As the trial progressed, more Salem residents began accusing one another of practicing witchcraft. Historian Carol F. Karlsen notes that many of the villagers who made witchcraft accusations against people in their community had uncertain lives and few future prospects. These mounting pressures explained both the village girls’ interest in learning more about their futures and their desire for validation from the community after their odd behavior drew questions from fellow villagers.
Victims of the Salem witch trials
Salem created a special court for the trials and began indicting, trying, and executing supposed witches in large numbers. Indictees were not presumed innocent, and convictions rested on coerced confessions, hearsay, and even “spectral evidence” involving witnesses’ dreams. Officials also considered defendants’ reputations, past behavior, and bodies, searching for physical characteristics like moles or scratches that they interpreted as “witch’s marks.”
Even young children were at risk. Witnesses accused Sarah Good’s four-year-old daughter, Dorothy, claiming she had “tormented” and bitten her victims. She was released after 34 weeks in prison—though not before the execution of her mother, by hanging. Dorothy’s newborn sister Mercy was the trials’ youngest victim. She was imprisoned and died in jail shortly after her birth.
Though women made up the overwhelming majority, the court also tried and convicted six men. John Proctor, a 60-year-old man who publicly objected to the trials, paid for it with his life. Proctor’s story, and execution by hanging, was later dramatized in Arthur Miller’s play The Crucible.
After being accused, 81-year-old Giles Corey refused to admit to or deny “sundry acts of witchcraft” in an attempt to protect his estate from forfeiture if he was convicted.

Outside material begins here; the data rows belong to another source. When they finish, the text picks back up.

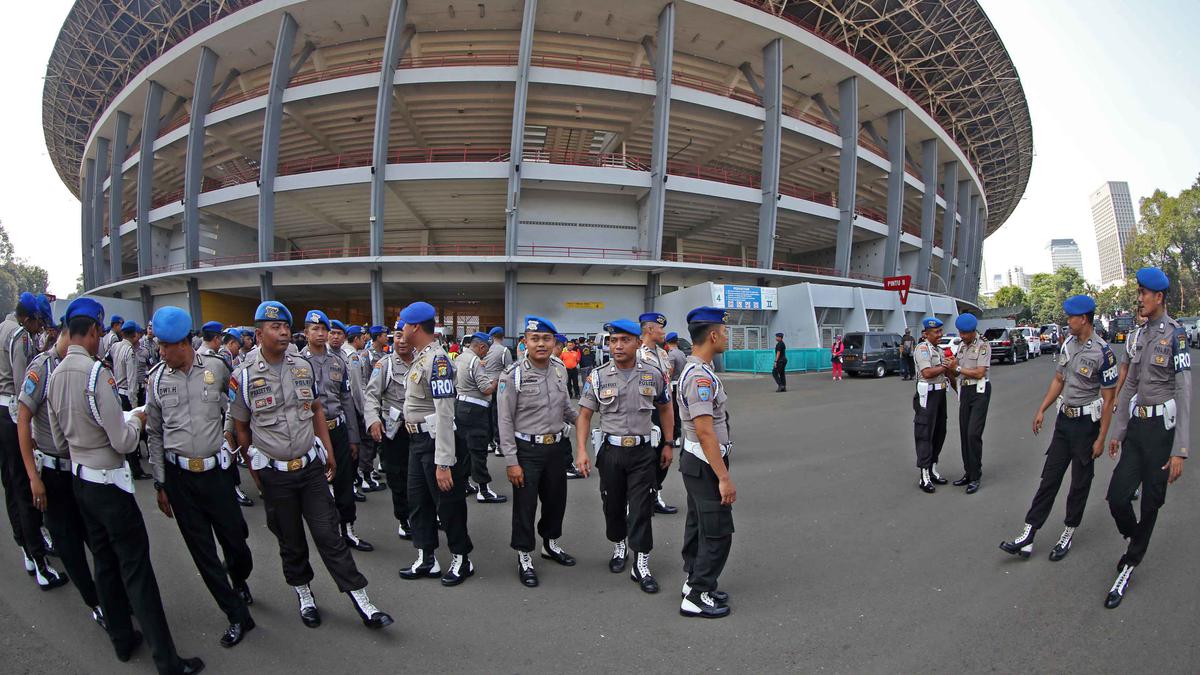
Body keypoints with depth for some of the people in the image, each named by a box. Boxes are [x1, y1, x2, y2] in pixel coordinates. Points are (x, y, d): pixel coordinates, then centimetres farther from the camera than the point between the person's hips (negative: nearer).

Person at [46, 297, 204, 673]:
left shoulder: (55, 377, 3)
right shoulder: (97, 372, -23)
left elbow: (59, 440, 13)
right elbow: (124, 443, -22)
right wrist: (136, 420, -3)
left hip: (79, 479, 8)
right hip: (109, 481, -8)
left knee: (104, 561, 18)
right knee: (136, 568, -4)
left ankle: (122, 640, 32)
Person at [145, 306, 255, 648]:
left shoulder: (217, 368, -4)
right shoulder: (156, 380, 1)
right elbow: (155, 435, 7)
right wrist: (160, 484, 8)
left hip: (215, 470, -1)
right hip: (178, 476, 2)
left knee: (235, 538, 5)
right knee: (202, 551, 6)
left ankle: (240, 581, 40)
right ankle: (237, 615, 20)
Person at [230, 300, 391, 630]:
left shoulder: (304, 366, 3)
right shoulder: (244, 377, -8)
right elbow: (241, 428, 2)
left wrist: (328, 451, 10)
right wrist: (254, 469, 6)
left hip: (311, 466, 2)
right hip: (275, 475, -2)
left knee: (330, 534, 3)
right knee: (290, 541, 14)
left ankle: (361, 601, 8)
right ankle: (304, 595, 35)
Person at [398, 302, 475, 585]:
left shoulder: (437, 359, -22)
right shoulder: (420, 357, 10)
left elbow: (444, 413, -27)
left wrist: (443, 462, -28)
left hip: (437, 441, -10)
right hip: (418, 440, 10)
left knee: (448, 503, 6)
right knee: (417, 500, 17)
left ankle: (461, 559, 23)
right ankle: (426, 559, 32)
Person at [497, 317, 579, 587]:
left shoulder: (560, 369, 2)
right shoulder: (513, 375, -15)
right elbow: (505, 421, -13)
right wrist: (511, 461, -15)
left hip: (556, 447, 6)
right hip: (527, 450, -5)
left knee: (556, 499, 19)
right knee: (525, 504, 5)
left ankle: (551, 544, 43)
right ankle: (524, 557, 24)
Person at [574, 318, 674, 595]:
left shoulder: (654, 375, -2)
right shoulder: (598, 377, -4)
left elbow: (665, 410, 10)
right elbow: (584, 416, -1)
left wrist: (668, 445, 7)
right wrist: (581, 450, -12)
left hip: (643, 451, -1)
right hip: (610, 450, 1)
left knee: (641, 508, 0)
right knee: (613, 504, 14)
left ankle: (641, 564, 11)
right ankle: (619, 548, 38)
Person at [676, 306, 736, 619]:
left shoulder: (693, 370, 9)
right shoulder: (701, 377, -24)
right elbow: (705, 432, -26)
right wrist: (724, 478, -23)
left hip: (694, 462, 10)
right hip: (706, 464, -10)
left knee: (698, 524, 19)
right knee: (718, 532, -1)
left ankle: (693, 583, 32)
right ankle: (698, 596, 9)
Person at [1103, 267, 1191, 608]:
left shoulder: (1175, 334, -11)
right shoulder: (1142, 335, 12)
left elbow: (1184, 393, -14)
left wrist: (1180, 450, -16)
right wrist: (1117, 431, 18)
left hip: (1162, 427, -6)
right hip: (1136, 426, 6)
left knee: (1151, 502, 6)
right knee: (1117, 495, 2)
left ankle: (1128, 566, 17)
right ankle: (1135, 541, 29)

Instead of trying him, authorities instead slowly pressed him to death between two stones, one of the era’s most brutal forms of execution.
The aftermath of the Salem witch trials
Ultimately, Marshall says, “only a small percentage were found guilty.” But it’s difficult to determine the fates of the acquitted. They either managed to convince courts of their innocence or passed a variety of tests—like being willing to say the Lord’s Prayer or lacking any physical characteristics that could be construed as “witch’s marks.”

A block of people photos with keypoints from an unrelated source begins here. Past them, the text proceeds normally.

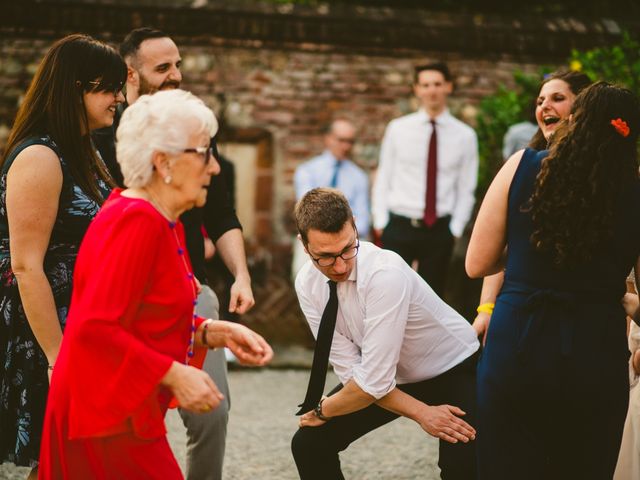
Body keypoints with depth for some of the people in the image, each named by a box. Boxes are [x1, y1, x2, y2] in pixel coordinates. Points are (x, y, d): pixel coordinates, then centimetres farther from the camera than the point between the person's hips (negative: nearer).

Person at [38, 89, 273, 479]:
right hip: (108, 419, -10)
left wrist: (218, 333, 4)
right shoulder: (135, 221, -19)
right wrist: (175, 375, -24)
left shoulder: (165, 223, 12)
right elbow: (95, 329, -26)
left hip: (124, 413, 10)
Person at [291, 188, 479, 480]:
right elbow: (351, 372, -15)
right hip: (393, 377, 6)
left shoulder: (385, 273, -35)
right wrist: (421, 413, -23)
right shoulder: (308, 284, -16)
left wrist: (322, 410, -16)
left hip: (456, 371, -5)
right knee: (309, 443, -4)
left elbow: (374, 381, -33)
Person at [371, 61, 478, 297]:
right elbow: (383, 178, 4)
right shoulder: (398, 129, 2)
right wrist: (381, 223, -1)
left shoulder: (465, 135, 2)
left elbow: (466, 189, 5)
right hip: (399, 227, -1)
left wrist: (455, 229, -2)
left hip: (439, 231, 1)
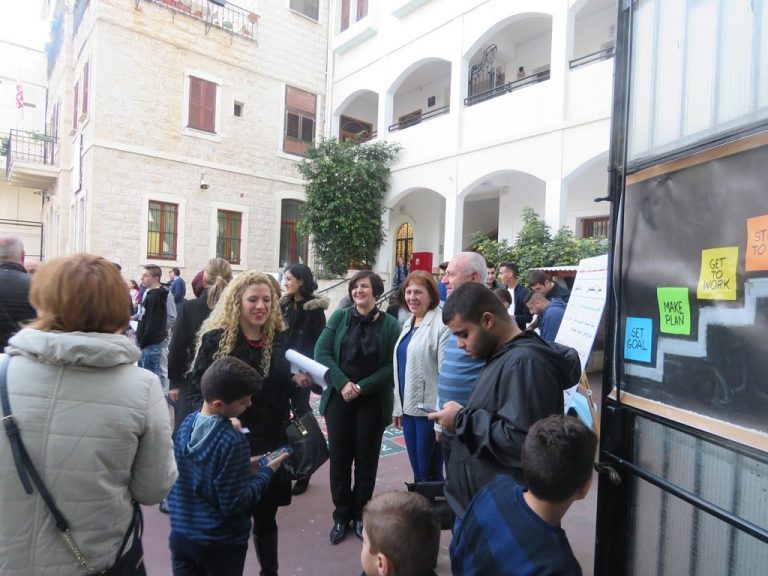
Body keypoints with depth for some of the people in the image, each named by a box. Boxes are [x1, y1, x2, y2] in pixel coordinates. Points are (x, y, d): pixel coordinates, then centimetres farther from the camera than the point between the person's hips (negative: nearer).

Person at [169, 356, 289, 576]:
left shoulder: (187, 424, -6)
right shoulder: (233, 440, -27)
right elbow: (233, 504, -22)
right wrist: (267, 471, -13)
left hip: (181, 536, 6)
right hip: (221, 544, -5)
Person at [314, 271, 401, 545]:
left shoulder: (390, 324, -4)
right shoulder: (339, 317, 1)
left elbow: (391, 365, -7)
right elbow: (321, 352, -5)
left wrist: (361, 387, -16)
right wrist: (343, 383, -16)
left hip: (373, 400, -1)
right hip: (338, 397, 1)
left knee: (366, 458, 10)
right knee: (339, 456, 8)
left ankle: (360, 514, 29)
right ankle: (341, 515, 25)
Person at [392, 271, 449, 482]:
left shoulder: (441, 324, -17)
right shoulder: (408, 324, 11)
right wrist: (398, 406, 17)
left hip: (429, 409, -8)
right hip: (408, 407, 8)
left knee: (430, 473, 6)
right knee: (417, 472, 19)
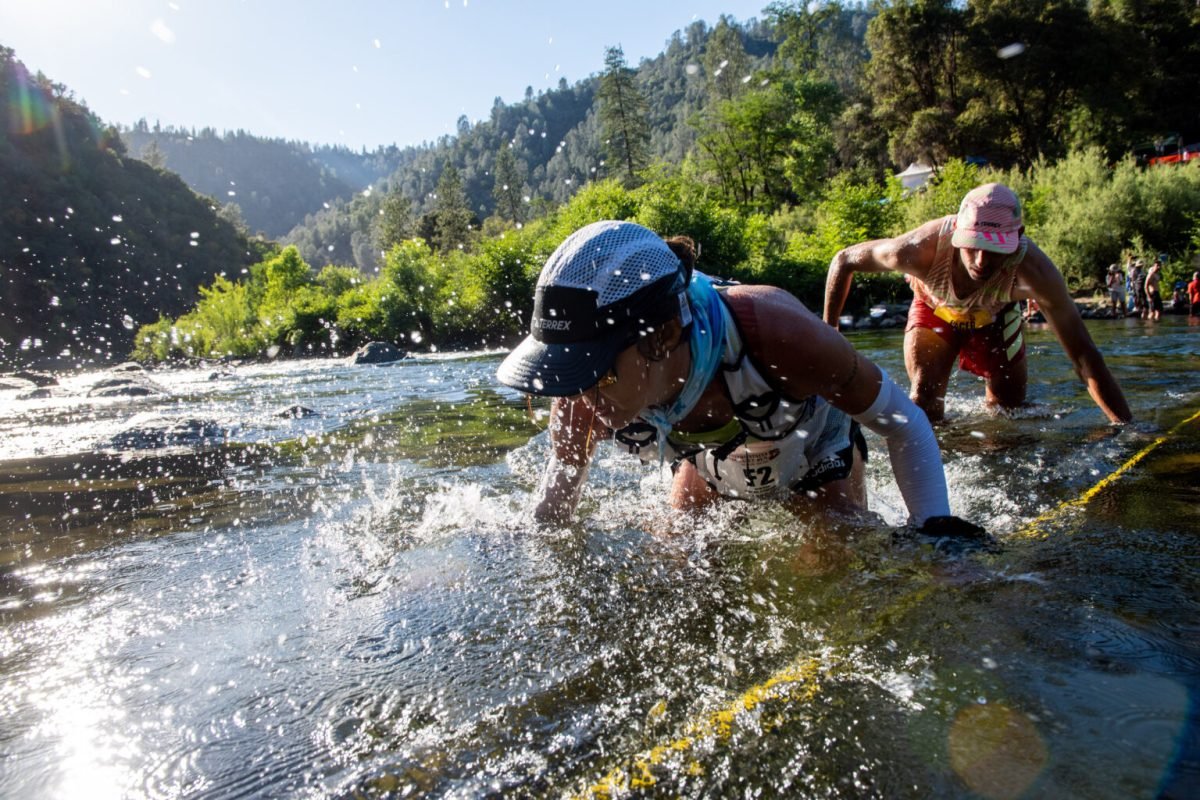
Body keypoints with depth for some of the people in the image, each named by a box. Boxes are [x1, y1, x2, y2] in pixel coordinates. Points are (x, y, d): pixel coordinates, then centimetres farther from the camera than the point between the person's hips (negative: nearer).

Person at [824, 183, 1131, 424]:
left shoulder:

Five of the accused perished while still imprisoned. Those who were released weren’t necessarily better off. “They would have been in rough financial [shape,]” says Marshall, pointing to asset forfeiture, stiff imprisonment fees, and other penalties. Others, like Tituba, faced further marginalization within the community. Tituba eventually recanted her testimony but languished in jail for 13 months before an anonymous benefactor posted her bail. She was never given restitution.
These survivors walked away with devastating damage to their reputations, made worse by the fact that some were also excommunicated from the church. As a result, many fought lengthy battles to have their names cleared for years, Marshall says.

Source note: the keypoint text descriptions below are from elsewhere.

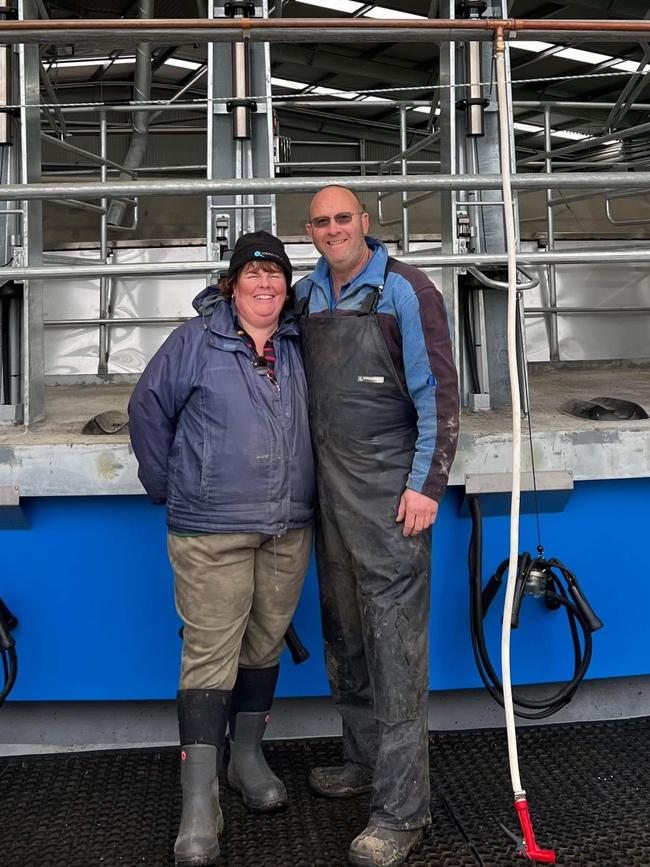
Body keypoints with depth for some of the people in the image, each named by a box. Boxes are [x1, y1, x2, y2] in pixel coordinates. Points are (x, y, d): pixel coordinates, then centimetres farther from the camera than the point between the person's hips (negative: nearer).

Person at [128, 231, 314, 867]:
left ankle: (248, 759, 33)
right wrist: (169, 486, 4)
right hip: (211, 530, -4)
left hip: (289, 528, 5)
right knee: (210, 654, -5)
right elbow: (148, 409, 3)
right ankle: (199, 805, 3)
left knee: (265, 644, 15)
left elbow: (318, 420, 20)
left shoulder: (299, 345, 9)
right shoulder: (196, 340, -3)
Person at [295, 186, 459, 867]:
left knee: (395, 642, -5)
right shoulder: (306, 294, 12)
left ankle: (403, 808, 4)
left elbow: (438, 393, -9)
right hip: (328, 487, 7)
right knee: (344, 634, 15)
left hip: (390, 492, -6)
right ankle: (364, 761, 33)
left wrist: (425, 486, -14)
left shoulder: (405, 291, -6)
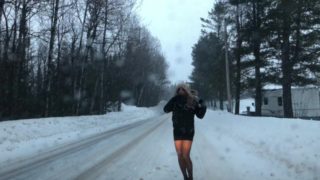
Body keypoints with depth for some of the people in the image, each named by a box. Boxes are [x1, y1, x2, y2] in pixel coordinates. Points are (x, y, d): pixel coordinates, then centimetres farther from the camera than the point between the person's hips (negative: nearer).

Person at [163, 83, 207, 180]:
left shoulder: (192, 101, -5)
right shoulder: (175, 101, 1)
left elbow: (200, 115, -5)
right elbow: (166, 109, -11)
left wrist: (203, 107, -22)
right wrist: (173, 100, -22)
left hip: (188, 131, -3)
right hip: (177, 131, 3)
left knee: (186, 156, -6)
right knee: (180, 156, 6)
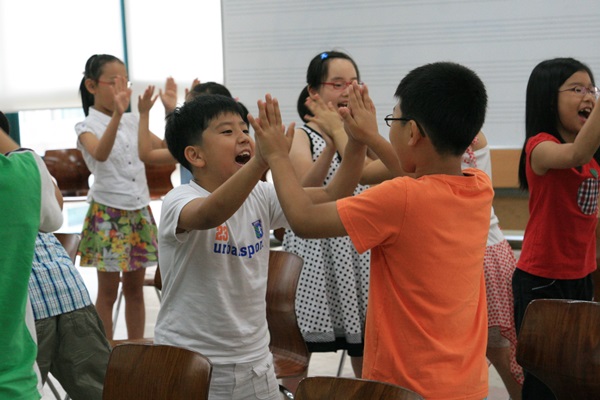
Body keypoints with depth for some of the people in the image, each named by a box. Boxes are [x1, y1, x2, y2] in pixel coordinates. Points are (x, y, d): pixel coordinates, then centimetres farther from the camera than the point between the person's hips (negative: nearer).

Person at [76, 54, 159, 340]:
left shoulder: (132, 122, 7)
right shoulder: (87, 127, -10)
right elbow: (100, 154, -32)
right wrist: (116, 115, -46)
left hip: (139, 211, 5)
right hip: (107, 212, -5)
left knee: (134, 288, 12)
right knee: (108, 292, 3)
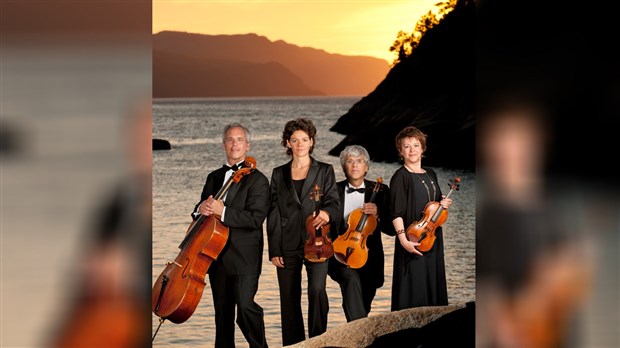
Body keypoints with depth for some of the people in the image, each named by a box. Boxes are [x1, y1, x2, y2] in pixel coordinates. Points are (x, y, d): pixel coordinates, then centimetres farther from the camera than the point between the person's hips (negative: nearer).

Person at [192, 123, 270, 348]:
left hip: (244, 256, -6)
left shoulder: (257, 180, -4)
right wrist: (201, 209, -7)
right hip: (216, 254, 6)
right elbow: (200, 214, 18)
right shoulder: (214, 177, 16)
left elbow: (256, 219, -15)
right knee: (222, 310, 12)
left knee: (245, 305, -17)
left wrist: (223, 212, -23)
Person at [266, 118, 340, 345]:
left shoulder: (325, 171, 8)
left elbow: (334, 202, 0)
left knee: (317, 289, -21)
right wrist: (274, 249, 1)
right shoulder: (279, 174, 12)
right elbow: (273, 214, 8)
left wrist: (327, 213, -25)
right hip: (288, 245, 2)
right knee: (289, 299, 3)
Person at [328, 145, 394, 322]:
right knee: (352, 279, -32)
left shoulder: (380, 191, 5)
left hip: (369, 257, 2)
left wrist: (377, 215, -17)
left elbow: (392, 229, 1)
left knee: (364, 305, 6)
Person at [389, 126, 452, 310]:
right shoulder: (400, 177, -7)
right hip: (413, 241, -7)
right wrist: (403, 239, -25)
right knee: (413, 290, -8)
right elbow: (396, 212, -15)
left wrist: (444, 204, 3)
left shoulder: (431, 175, 14)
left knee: (433, 287, 9)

The witch trial craze in Salem Village faded in 1693, possibly due in part to the public stance taken by prominent anti-witch-trial figures like Puritan minister Cotton Mather.
It took centuries for Salem—now a popular destination for tourists interested in the paranormal—to fully acknowledge its victims. Massachusetts officials only began apologizing for the trials in 1957, and the last person to be exonerated for the crime of witchcraft in Salem, Elizabeth Johnson Jr., was vindicated in 2022. In 2017, the city finally dedicated a memorial at the site where the mass hangings took place. The monument, surrounded by forest, consists of a simple wall engraved with the names of the trials’ 19 hanging victims.
By prompting quiet reflection, the memorial goes beyond the statistics and speculation to the real victims at the center of Salem’s witch hysteria: Marginalized, embattled individuals whose own neighbors were willing to kill them.